A few weeks ago, I downloaded a bunch of old anime, most of which I have not gotten around to watching yet. Among them was Dragon's Heaven, a single 35-minute OVA, which I decided to try out just now. Throughout the whole time, I had a broad and delighted smile on my face.
It is very short, the story simple, and the characters few. Thousand years before the main events, a war raged between man and machine, on the side of the former fighting SH06H cyberoid “SHAIAN”, his rival on the battlefield being El Medine. SHAIAN's pilot is killed, and thus he decides to fall aslumber. Though humanity ultimately wins the war, it is not until over a millennium later that the young lady Ikuru passes the site of his sleep, and he thus awakens. The city Ikuru hails from is being attacked by the Brazil Empire; SHAIAN agrees to help protect it with Ikuru as his pilot, moreso as he learns that El Medine is still around, and has become a general of the Brazilian Emperor. That's all there is to it, without any plot twists, or narrative highlights.

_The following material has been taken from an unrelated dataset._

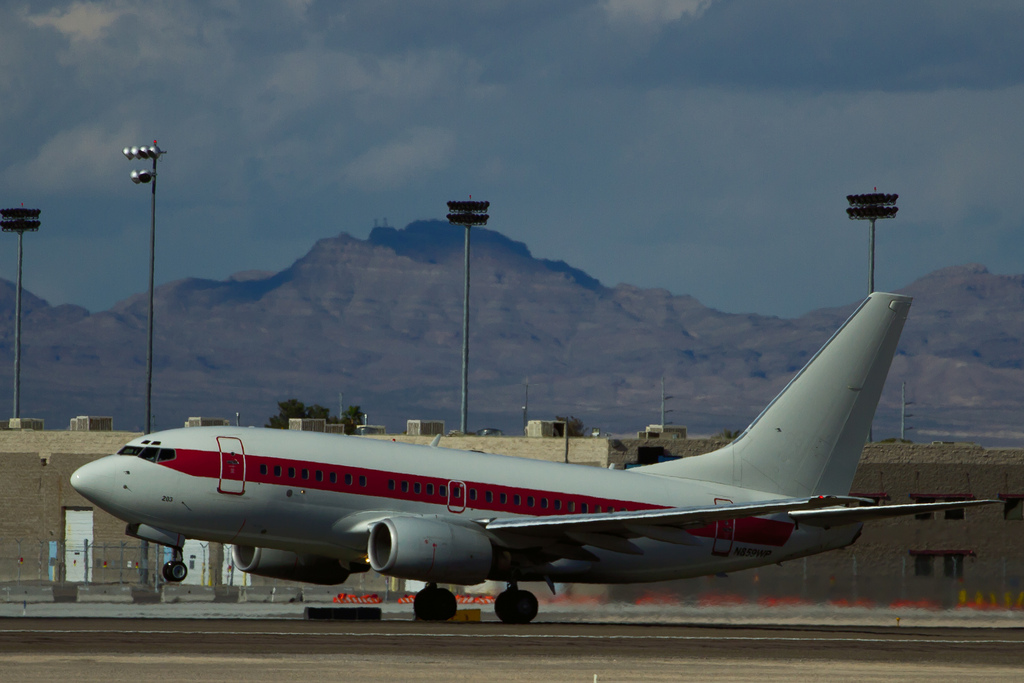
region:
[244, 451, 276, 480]
window on the plane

However, even if you were to deny this simplicity to be charming in and for themselves, the anime would more than compensate for it through its artistic excellence. Its style is one of a kind, from the animatronic(!) opening, over the drawings which look like they have been inked, to the simply gorgeous designs of anything every crossing the screen (a large part of which is gritty war machines). If the art is not among the most splendid of animation, then it still stands out for being unlike anything else. (I guess it helps that I have a kink for the aesthetics of war, which this caters to delightfully with its numerous battles.) All while the music is like the greatness of any and all eighties' soundtracks condensed (the beautiful orchestral pieces nonwithstanding)—simply an orgy for the ears.
It's strange, it's short, but it's an outstanding and ensouled piece of art well worth seeing, which fails not to entertain greatly during the half of an hour it lasts. The effort put into it—of which one can catch a glimpse of during the credits roll, which shows the anime's creators building the robot models for the opening—is admirable, and not wasted the least. My most heartfelt suggestion; heartfelt for Dragon's Heaven has already lodged itself in my heart, unlikely to be expelled from there again.